Provided information —
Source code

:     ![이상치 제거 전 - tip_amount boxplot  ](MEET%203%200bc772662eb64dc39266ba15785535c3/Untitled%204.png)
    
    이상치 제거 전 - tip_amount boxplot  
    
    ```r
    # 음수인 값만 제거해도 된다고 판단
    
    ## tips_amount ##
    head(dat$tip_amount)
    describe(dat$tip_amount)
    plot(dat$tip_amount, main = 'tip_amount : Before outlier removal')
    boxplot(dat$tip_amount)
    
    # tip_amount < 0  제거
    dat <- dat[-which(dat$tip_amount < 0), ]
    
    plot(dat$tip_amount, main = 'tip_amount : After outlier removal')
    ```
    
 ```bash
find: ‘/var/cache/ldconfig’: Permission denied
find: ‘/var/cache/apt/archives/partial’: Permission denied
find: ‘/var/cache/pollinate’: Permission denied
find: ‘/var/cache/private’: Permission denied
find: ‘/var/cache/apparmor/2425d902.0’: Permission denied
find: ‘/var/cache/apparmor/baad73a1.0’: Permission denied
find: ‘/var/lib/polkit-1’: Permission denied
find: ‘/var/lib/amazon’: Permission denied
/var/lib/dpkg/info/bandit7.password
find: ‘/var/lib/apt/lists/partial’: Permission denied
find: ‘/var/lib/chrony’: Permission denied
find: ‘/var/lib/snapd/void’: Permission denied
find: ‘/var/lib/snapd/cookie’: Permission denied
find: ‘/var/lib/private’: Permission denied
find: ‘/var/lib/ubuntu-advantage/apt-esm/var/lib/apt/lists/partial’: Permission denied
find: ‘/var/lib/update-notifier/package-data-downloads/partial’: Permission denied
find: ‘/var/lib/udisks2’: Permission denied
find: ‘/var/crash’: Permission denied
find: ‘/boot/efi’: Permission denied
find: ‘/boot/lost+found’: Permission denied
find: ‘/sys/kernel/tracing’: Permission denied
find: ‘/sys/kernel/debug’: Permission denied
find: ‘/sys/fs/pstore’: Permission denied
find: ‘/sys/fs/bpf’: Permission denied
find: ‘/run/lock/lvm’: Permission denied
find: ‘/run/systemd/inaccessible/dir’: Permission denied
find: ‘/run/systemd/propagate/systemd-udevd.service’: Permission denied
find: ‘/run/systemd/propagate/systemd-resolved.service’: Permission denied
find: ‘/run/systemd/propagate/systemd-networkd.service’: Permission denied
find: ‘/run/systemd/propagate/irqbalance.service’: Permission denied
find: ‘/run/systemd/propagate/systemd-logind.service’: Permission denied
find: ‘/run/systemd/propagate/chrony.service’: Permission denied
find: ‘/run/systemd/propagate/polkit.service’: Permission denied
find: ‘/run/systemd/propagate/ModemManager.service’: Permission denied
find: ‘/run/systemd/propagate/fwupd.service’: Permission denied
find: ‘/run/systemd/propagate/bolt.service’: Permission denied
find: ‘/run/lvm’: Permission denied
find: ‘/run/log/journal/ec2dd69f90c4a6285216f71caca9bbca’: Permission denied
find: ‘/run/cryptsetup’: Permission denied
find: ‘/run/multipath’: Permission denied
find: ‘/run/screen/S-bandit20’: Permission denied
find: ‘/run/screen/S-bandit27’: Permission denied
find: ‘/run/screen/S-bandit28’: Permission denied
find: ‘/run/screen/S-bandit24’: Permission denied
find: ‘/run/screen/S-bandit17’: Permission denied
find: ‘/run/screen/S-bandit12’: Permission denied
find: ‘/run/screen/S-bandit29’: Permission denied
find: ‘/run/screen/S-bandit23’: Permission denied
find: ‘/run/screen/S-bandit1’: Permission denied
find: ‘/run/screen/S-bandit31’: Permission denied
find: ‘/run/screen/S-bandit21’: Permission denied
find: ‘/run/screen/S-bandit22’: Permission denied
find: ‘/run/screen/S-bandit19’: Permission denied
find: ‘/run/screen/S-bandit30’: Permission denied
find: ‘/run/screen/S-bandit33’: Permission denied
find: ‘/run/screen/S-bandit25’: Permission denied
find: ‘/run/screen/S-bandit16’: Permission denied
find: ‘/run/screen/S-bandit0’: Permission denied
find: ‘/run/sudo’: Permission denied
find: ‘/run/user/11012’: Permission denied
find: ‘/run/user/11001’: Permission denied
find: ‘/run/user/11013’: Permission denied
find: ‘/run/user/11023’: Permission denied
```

Your goal —
Set out the entries once more, word for word.

Result of this exercise —
Source code

:     ![이상치 제거 전 - tip_amount boxplot  ](MEET%203%200bc772662eb64dc39266ba15785535c3/Untitled%204.png)
    
    이상치 제거 전 - tip_amount boxplot  
    
    ```r
    # 음수인 값만 제거해도 된다고 판단
    
    ## tips_amount ##
    head(dat$tip_amount)
    describe(dat$tip_amount)
    plot(dat$tip_amount, main = 'tip_amount : Before outlier removal')
    boxplot(dat$tip_amount)
    
    # tip_amount < 0  제거
    dat <- dat[-which(dat$tip_amount < 0), ]
    
    plot(dat$tip_amount, main = 'tip_amount : After outlier removal')
    ```
    
 ```bash
find: ‘/var/cache/ldconfig’: Permission denied
find: ‘/var/cache/apt/archives/partial’: Permission denied
find: ‘/var/cache/pollinate’: Permission denied
find: ‘/var/cache/private’: Permission denied
find: ‘/var/cache/apparmor/2425d902.0’: Permission denied
find: ‘/var/cache/apparmor/baad73a1.0’: Permission denied
find: ‘/var/lib/polkit-1’: Permission denied
find: ‘/var/lib/amazon’: Permission denied
/var/lib/dpkg/info/bandit7.password
find: ‘/var/lib/apt/lists/partial’: Permission denied
find: ‘/var/lib/chrony’: Permission denied
find: ‘/var/lib/snapd/void’: Permission denied
find: ‘/var/lib/snapd/cookie’: Permission denied
find: ‘/var/lib/private’: Permission denied
find: ‘/var/lib/ubuntu-advantage/apt-esm/var/lib/apt/lists/partial’: Permission denied
find: ‘/var/lib/update-notifier/package-data-downloads/partial’: Permission denied
find: ‘/var/lib/udisks2’: Permission denied
find: ‘/var/crash’: Permission denied
find: ‘/boot/efi’: Permission denied
find: ‘/boot/lost+found’: Permission denied
find: ‘/sys/kernel/tracing’: Permission denied
find: ‘/sys/kernel/debug’: Permission denied
find: ‘/sys/fs/pstore’: Permission denied
find: ‘/sys/fs/bpf’: Permission denied
find: ‘/run/lock/lvm’: Permission denied
find: ‘/run/systemd/inaccessible/dir’: Permission denied
find: ‘/run/systemd/propagate/systemd-udevd.service’: Permission denied
find: ‘/run/systemd/propagate/systemd-resolved.service’: Permission denied
find: ‘/run/systemd/propagate/systemd-networkd.service’: Permission denied
find: ‘/run/systemd/propagate/irqbalance.service’: Permission denied
find: ‘/run/systemd/propagate/systemd-logind.service’: Permission denied
find: ‘/run/systemd/propagate/chrony.service’: Permission denied
find: ‘/run/systemd/propagate/polkit.service’: Permission denied
find: ‘/run/systemd/propagate/ModemManager.service’: Permission denied
find: ‘/run/systemd/propagate/fwupd.service’: Permission denied
find: ‘/run/systemd/propagate/bolt.service’: Permission denied
find: ‘/run/lvm’: Permission denied
find: ‘/run/log/journal/ec2dd69f90c4a6285216f71caca9bbca’: Permission denied
find: ‘/run/cryptsetup’: Permission denied
find: ‘/run/multipath’: Permission denied
find: ‘/run/screen/S-bandit20’: Permission denied
find: ‘/run/screen/S-bandit27’: Permission denied
find: ‘/run/screen/S-bandit28’: Permission denied
find: ‘/run/screen/S-bandit24’: Permission denied
find: ‘/run/screen/S-bandit17’: Permission denied
find: ‘/run/screen/S-bandit12’: Permission denied
find: ‘/run/screen/S-bandit29’: Permission denied
find: ‘/run/screen/S-bandit23’: Permission denied
find: ‘/run/screen/S-bandit1’: Permission denied
find: ‘/run/screen/S-bandit31’: Permission denied
find: ‘/run/screen/S-bandit21’: Permission denied
find: ‘/run/screen/S-bandit22’: Permission denied
find: ‘/run/screen/S-bandit19’: Permission denied
find: ‘/run/screen/S-bandit30’: Permission denied
find: ‘/run/screen/S-bandit33’: Permission denied
find: ‘/run/screen/S-bandit25’: Permission denied
find: ‘/run/screen/S-bandit16’: Permission denied
find: ‘/run/screen/S-bandit0’: Permission denied
find: ‘/run/sudo’: Permission denied
find: ‘/run/user/11012’: Permission denied
find: ‘/run/user/11001’: Permission denied
find: ‘/run/user/11013’: Permission denied
find: ‘/run/user/11023’: Permission denied
```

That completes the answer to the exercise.